The film begins as young, Olive (Abigail Breslin), is reviewing a Miss America pageant and mimicking the winner's emotional behavior. Her father Richard (Greg Kinnear) is an unemployed motivational speaker desperately trying to turn his nine-step "Refuse to Lose" program into a book deal and a national brand and mother, Sheryl (Toni Collette), is picking her brother Frank (Steve Carell) up from hospital after a failed suicide attempt. As they congregate at the family house for dinner, we are introduced to Olive's older teenage brother Dwayne (Paul Dano) who is on a self-imposed silence and hates everyone and their grandfather Edwin (Alan Arkin) snorting heroin before dinner.
During the less-than-successful family dinner where arguing and bickering ensues, a phone call is received and Olive finds out that due to a drop-out she is now in contention for the Little Miss Sunshine title. Leaving no one behind, the family jumps into their VW wagon- a parody of ruined middle-class hopes - and set off for the pageant where comedy and drama ensue. The journey from New Mexico to California is contrived, but "Sunshine" has an edge to open small wounds and the grace to heal them.
The family's yellow Volkswagen minibus not only provides the setting for most of the movie but also the source of some of its best humor. Between a clutch that won't go to first or second gear and a horn that sounds like it's constantly signaling off Morse code it provides the most laughs.
The litany of comic disasters is complete. Of the cast, Kinnear is the most tedious, Colette the most deep-souled, Breslin the most unsinkable, and Carell the most sublimely funny. This marks Carell's move into semi-dramatic roles and he comes through; ironically, the one-time "40-Year-Old Virgin" seems the most genuine human being in this movie.
A word, too, in praise of Dano's "Dwayne," who says more with muteness than most actors do with dialogue. Dano, 23 turns his silence into a devastating commentary on the idiocy of one's own family. Dwayne knows and isn't saying what the rest of his clan has to find out on their own; that trying to win will only make you a loser, and that being yourself is the only way out of the box.
But, this film is owned wholly and totally by "Olive," the nine-year-old actress named Abigail Breslin, who is nominated for a "Best Supporting Actress" Oscar. The entire film hangs on her emotional vulnerability and she is achingly real in every moment.

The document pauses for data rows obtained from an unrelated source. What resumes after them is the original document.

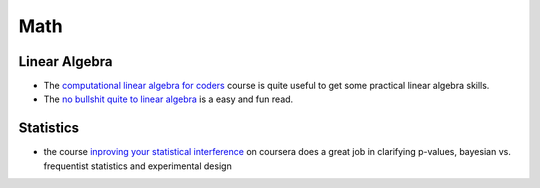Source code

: =======
Math
=======

Linear Algebra
--------------

* The `computational linear algebra for coders <https://github.com/fastai/numerical-linear-algebra>`_ course is quite useful to get some practical linear algebra skills. 
* The `no bullshit quite to linear algebra <https://minireference.com/>`_ is a easy and fun read. 

Statistics
----------

* the course `inproving your statistical interference <https://www.coursera.org/learn/statistical-inferences>`_ on coursera does a great job in clarifying p-values, bayesian vs. frequentist statistics and experimental design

"Little Miss Sunshine" finds its own way out of the box with a beauty pageant finale that cheerfully trashes everything such events hold dear. That's an awfully easy target, but you don't mind because by then the film has earned its fellow feeling. Maybe this is the sort of mainstream entertainment that the big studios have forgotten how to make. The movie acknowledges how deeply we sometimes hate our loved ones - and pulls no punches in its comedic depiction - yet retains a deep and unblemished sympathy for its subjects that prevents it from sliding into cynicism.